SDK local limits (TypeScript)

import { configure, trace, RetraceEnforcementError } from "retrace-sdk";

configure({
  apiKey: "rt_live_...",
  maxStepsPerRun: 50,
  maxUsdPerRun: 2.0,
  serverEnforcement: true,
});

try {
  await runAgent("...");
} catch (e) {
  if (e instanceof RetraceEnforcementError) console.log(e.verdict, e.reason);
}

Every setting also reads from an env var (RETRACE_MAX_STEPS_PER_RUN, RETRACE_MAX_TOKENS_PER_RUN, RETRACE_MAX_USD_PER_RUN, RETRACE_SERVER_ENFORCEMENT). Precedence is explicit code arg > env var > unset.

Failure semantics

Blocked and held actions are also recorded as detections (detector enforcement), so they appear in the trace detections panel and the Enforcement → Events feed.

Plans

enforcement_policy is a structural cap (Free: 2 active policies; Pro and above: unlimited). Hold-for-approval action policies require the enforcement_hold feature (Pro and above). A creation blocked by your plan returns a 403 distinct from a runtime policy block.

Enforcement Gateway (any language / framework)

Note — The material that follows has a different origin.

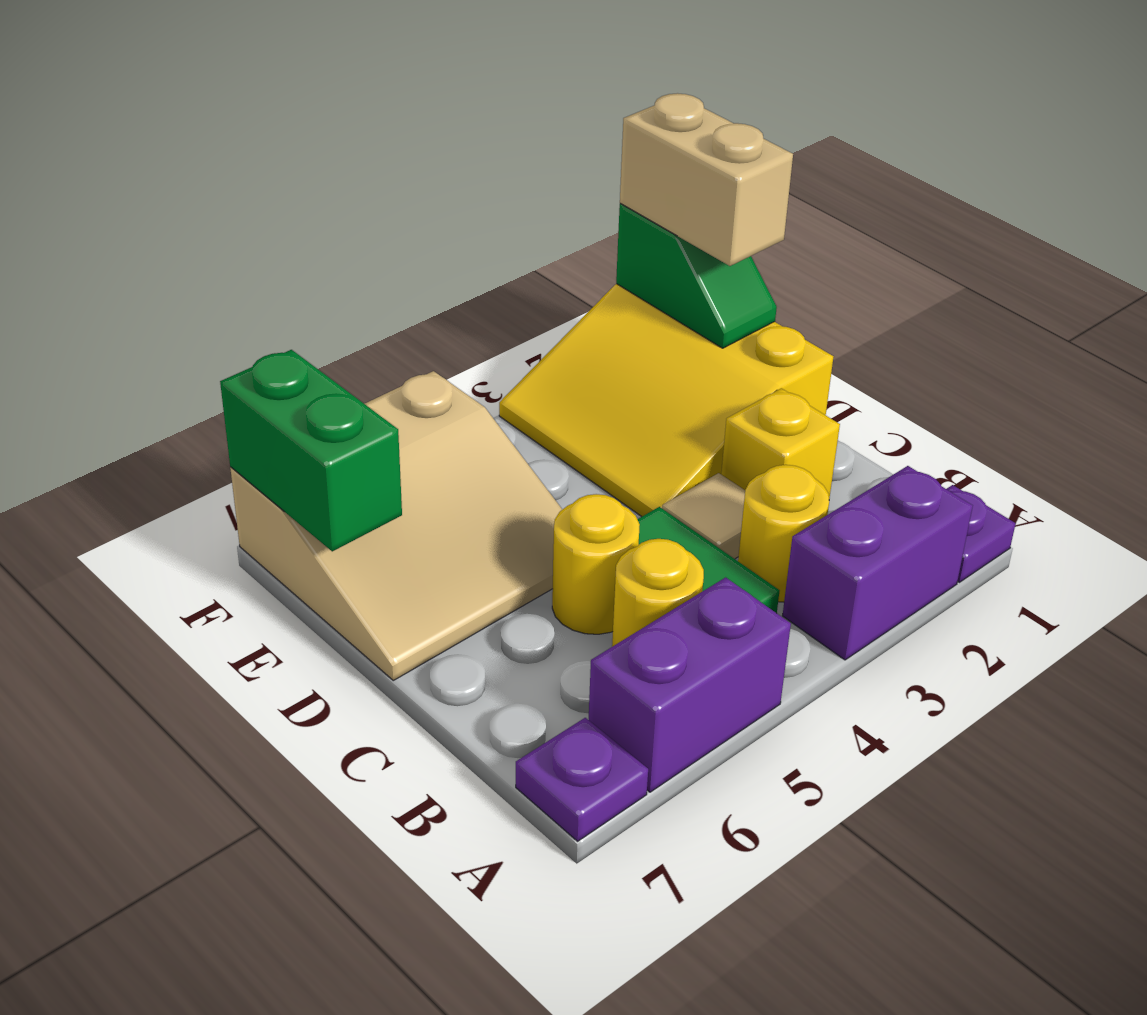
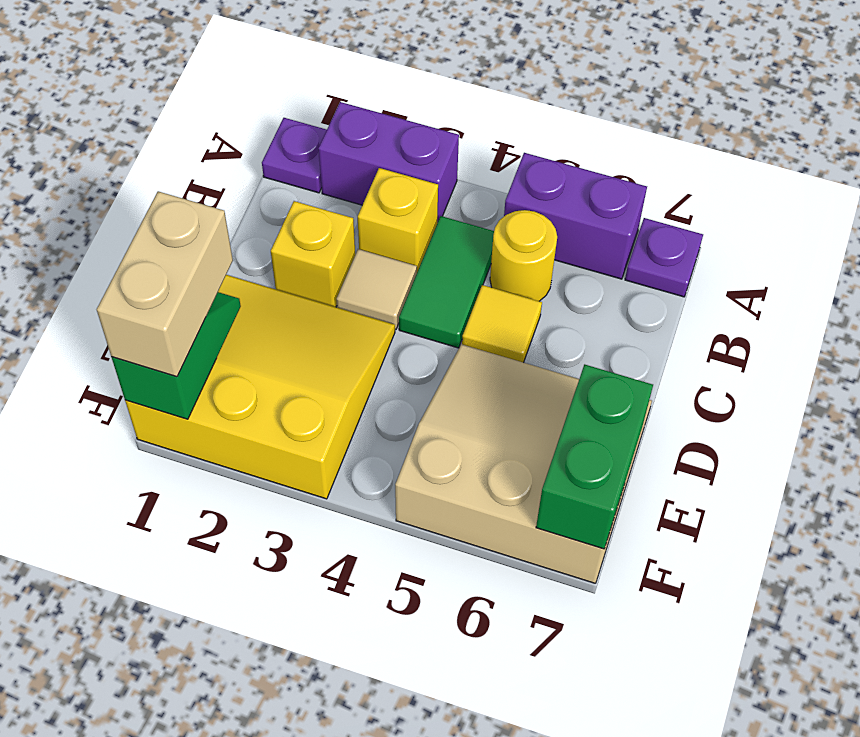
yellow round brick B3 level 1 -> yellow brick B3 level 1
yellow round brick C5 level 1 -> yellow tile C5 level 1
yellow slope D1:F3 level 1 top 1 -> yellow slope D1:F3 level 1 top F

The SDK gate is advisory; the gateway is in the request path, so enforcement is guaranteed for any client. Point your OpenAI/Anthropic SDK at the gateway base URL and authenticate with your Retrace key — your provider key is passed per-request and never stored or logged.

# OpenAI-compatible
curl -X POST https://api.retraceai.tech/gateway/v1/chat/completions \
  -H "x-retrace-key: rt_live_..." \
  -H "Authorization: Bearer sk-...your-openai-key..." \
  -H "x-retrace-run-id: run-123" \
  -H "Content-Type: application/json" \
  -d '{ "model": "gpt-5.5", "messages": [{"role":"user","content":"hi"}] }'

• Policies are evaluated before the request is forwarded; a block returns 403 (fail-closed).
• Streaming responses pass through unbuffered.
• Every call is captured as a normal trace (metered + PII-redacted).
• Anthropic: POST /gateway/v1/messages with x-api-key: sk-ant-....

[!NOTE] Streaming + token enforcement. Streaming responses are forwarded unbuffered, so the gateway does not read the output stream and therefore cannot enforce max_usd_per_run / token ceilings on the output of a streaming call after the fact. For streaming calls, enforcement is pre-call only — set max_tokens (OpenAI) / max_tokens (Anthropic) on the request and the gateway enforces against that proposed budget before forwarding. Non-streaming calls are metered on their real usage.

[!NOTE] Quota accounting. The gateway reserves your trace_created quota after the provider responds (so a failed provider call isn't charged). A gateway-only workload can therefore exceed its monthly trace_created limit by at most one call before the meter catches up — you've already paid the provider for that call directly, so no usage is lost.